Bisnis  

“Demokrasi Digital Pilih Tiga Konsultan: Titi Anggraini, Meidy Fitranto, dan Emmy Samira”

"Konsultan-konsultan Pilihan Demokrasi Digital: Titi Anggraini, Meidy Fitranto, dan Emmy Samira!"

CIPTAWARTA.COM – Organisasi nirlaba bernama Demokrasi Digital telah resmi diluncurkan di Jakarta pada Sabtu (7/12/2024). Tiga orang telah ditunjuk sebagai penasihat, yaitu Titi Anggraini, Meidy Fitranto, dan Emmy Samira.

Titi Anggraini adalah seorang pengajar di Fakultas Hukum Universitas Indonesia (UI) dengan pengalaman penelitian selama 23 tahun. Sementara itu, Meidy adalah CEO dari Nodeflux, sebuah perusahaan yang berfokus pada Artificial Intelligence (AI) di Indonesia. Sedangkan, Emmy Samira adalah seorang praktisi media dan strategi pemerintahan yang telah aktif selama lebih dari 10 tahun.

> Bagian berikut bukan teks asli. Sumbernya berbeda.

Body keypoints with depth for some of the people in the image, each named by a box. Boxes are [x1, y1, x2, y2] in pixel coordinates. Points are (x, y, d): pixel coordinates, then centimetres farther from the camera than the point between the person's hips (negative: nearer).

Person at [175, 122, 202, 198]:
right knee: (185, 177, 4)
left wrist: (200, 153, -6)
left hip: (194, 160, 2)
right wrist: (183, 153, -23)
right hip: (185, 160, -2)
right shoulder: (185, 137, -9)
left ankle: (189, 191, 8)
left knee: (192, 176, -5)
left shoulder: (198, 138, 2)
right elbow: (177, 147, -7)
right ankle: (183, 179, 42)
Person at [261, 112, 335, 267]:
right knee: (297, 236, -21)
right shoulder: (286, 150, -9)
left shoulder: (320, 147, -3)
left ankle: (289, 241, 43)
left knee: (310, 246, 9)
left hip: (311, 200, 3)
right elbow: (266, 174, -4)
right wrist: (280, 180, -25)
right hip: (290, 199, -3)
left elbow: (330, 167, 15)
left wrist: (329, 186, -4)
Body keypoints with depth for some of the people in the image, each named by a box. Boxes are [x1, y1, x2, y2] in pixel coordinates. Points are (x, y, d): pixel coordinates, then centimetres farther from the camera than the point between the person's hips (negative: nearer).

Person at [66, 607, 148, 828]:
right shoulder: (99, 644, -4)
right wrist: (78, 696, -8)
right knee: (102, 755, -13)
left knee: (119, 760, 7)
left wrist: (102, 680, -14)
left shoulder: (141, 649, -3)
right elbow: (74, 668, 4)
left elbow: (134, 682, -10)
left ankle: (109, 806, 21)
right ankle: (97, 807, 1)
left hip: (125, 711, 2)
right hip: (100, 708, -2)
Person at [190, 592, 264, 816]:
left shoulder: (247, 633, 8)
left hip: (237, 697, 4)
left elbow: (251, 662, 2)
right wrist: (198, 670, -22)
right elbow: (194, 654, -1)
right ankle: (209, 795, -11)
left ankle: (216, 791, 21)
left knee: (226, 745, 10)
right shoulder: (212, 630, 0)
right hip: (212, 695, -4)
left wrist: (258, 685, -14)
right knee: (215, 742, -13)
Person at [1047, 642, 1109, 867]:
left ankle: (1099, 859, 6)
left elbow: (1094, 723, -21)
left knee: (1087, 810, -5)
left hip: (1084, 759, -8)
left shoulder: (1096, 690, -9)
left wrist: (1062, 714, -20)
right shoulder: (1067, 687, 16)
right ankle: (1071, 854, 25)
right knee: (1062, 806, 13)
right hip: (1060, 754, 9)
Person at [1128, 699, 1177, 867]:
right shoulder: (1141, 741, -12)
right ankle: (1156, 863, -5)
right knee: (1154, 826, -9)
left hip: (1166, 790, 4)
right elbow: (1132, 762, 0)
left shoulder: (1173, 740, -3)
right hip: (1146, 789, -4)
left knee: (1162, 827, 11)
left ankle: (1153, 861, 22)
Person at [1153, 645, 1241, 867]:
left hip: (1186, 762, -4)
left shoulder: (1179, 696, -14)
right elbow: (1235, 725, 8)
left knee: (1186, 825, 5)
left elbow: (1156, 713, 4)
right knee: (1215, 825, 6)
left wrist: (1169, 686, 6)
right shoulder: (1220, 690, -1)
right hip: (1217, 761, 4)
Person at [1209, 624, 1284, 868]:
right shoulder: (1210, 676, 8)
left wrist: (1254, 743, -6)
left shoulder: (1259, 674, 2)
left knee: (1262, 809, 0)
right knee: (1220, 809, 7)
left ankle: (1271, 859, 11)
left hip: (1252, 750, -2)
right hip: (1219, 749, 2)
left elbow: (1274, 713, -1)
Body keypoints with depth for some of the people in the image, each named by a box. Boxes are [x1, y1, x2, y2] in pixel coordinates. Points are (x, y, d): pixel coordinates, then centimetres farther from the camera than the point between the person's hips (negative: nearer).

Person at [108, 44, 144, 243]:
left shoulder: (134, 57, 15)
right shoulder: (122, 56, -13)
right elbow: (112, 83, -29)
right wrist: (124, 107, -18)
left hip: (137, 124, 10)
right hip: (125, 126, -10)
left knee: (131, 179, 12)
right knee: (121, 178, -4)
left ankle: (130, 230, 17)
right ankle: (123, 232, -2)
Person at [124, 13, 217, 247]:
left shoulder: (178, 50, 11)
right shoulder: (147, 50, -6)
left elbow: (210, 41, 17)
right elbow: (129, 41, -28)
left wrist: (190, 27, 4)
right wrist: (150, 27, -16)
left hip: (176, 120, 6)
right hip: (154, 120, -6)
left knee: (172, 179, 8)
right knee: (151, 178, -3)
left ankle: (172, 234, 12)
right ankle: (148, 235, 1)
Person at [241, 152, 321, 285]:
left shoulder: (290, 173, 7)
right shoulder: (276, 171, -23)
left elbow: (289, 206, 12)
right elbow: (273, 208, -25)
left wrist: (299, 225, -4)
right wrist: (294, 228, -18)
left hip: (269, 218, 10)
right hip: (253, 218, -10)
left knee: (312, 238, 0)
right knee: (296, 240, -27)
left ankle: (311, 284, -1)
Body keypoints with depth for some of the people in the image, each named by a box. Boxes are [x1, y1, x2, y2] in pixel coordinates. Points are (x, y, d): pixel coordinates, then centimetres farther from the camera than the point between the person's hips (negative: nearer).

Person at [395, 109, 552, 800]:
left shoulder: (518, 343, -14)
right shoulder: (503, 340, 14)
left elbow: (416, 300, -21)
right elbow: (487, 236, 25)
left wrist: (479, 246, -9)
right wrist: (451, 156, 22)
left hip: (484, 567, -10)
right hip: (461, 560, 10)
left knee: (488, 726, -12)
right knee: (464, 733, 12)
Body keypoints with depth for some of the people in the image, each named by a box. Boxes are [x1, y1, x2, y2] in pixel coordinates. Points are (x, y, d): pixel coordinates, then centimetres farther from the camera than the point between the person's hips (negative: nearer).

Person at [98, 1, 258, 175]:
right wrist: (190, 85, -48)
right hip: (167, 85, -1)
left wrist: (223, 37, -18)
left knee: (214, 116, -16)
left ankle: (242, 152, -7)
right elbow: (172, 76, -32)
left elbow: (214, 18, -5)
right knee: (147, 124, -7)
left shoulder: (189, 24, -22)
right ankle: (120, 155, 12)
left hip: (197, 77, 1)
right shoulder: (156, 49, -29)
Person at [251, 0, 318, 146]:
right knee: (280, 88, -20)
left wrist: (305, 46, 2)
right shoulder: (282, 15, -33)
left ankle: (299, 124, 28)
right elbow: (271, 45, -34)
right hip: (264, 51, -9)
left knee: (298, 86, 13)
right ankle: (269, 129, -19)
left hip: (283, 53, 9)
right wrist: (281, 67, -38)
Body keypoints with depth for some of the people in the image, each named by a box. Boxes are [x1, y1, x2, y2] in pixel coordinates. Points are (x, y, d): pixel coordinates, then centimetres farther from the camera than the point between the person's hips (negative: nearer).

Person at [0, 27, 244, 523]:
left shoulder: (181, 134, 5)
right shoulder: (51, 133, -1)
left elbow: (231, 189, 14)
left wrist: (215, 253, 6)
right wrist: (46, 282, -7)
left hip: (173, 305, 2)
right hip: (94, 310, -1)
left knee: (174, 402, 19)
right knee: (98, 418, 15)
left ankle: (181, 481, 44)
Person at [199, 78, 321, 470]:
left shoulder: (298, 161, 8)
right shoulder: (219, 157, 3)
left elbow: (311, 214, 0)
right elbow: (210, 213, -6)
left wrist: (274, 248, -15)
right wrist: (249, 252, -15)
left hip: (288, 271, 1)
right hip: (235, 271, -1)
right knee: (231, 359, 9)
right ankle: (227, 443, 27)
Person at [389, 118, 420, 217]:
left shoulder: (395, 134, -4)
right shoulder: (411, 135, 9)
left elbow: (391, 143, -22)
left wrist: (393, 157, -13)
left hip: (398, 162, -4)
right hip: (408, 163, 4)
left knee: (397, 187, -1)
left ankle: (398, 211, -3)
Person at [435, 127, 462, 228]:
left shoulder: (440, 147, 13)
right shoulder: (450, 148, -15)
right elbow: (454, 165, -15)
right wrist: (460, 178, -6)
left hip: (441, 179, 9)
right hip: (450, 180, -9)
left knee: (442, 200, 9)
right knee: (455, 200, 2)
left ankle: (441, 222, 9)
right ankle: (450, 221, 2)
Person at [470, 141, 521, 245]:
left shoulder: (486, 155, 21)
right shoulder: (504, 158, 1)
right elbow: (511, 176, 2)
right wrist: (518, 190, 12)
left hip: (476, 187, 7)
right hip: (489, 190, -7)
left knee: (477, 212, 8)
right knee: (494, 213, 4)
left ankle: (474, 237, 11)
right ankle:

“Penasihat-penasihat ini memiliki keahlian di bidangnya masing-masing, namun memiliki perhatian yang sama dalam meningkatkan kualitas demokrasi di Indonesia,” ungkap Pendiri Demokrasi Digital, Stela Nau di Dia.lo.gue, Jakarta Selatan, Sabtu (7/12/2024).

Demokrasi Digital didirikan karena adanya kekhawatiran dan rasa ingin tahu tentang bagaimana teknologi mempengaruhi partisipasi publik dalam ekosistem yang semakin hybrid. Stela melihat bahwa ruang online dan offline tidak lagi menjadi dua ekosistem yang terpisah, melainkan telah menjadi satu realitas dalam kehidupan manusia.

Menurut Stela, dunia digital telah mempengaruhi keputusan-keputusan masyarakat sehari-hari, termasuk dalam hal sosial, budaya, dan politik. Berdasarkan data tahun 2024, 74% dari masyarakat di seluruh dunia, termasuk di Indonesia, tidak percaya pada kualitas para wakil rakyat yang mereka pilih.

“Lebih dari setengah populasi di 24 negara merasa bahwa tidak ada partai politik yang dapat mewakili kepentingan mereka,” kata Stela.

Pada kesempatan ini, penasihat Demokrasi Digital, Titi Anggraini, menekankan pentingnya partisipasi aktif warga negara dalam kehidupan politik dan negara untuk memastikan bahwa hak-hak dasar warga negara dipenuhi dan prosedur dan norma dalam negara hukum diberlakukan secara adil bagi setiap warga negara.

“Karena itu, pembahasan tentang demokrasi di Indonesia sangat penting, terutama di era teknologi saat ini. Kemajuan teknologi dapat memberikan kontribusi besar dalam memperkuat aktivisme warga dalam sistem demokrasi,” ujar Titi.

Dengan memanfaatkan teknologi secara tepat, kata Titi, partisipasi dan keterlibatan warga dapat menjadi lebih bermakna. Penggunaan teknologi dapat memfasilitasi dialog yang lebih partisipatif dan substansial, memudahkan akses informasi dan pembuatan kebijakan yang lebih inklusif, serta meningkatkan akuntabilitas dalam tata kelola pemerintahan.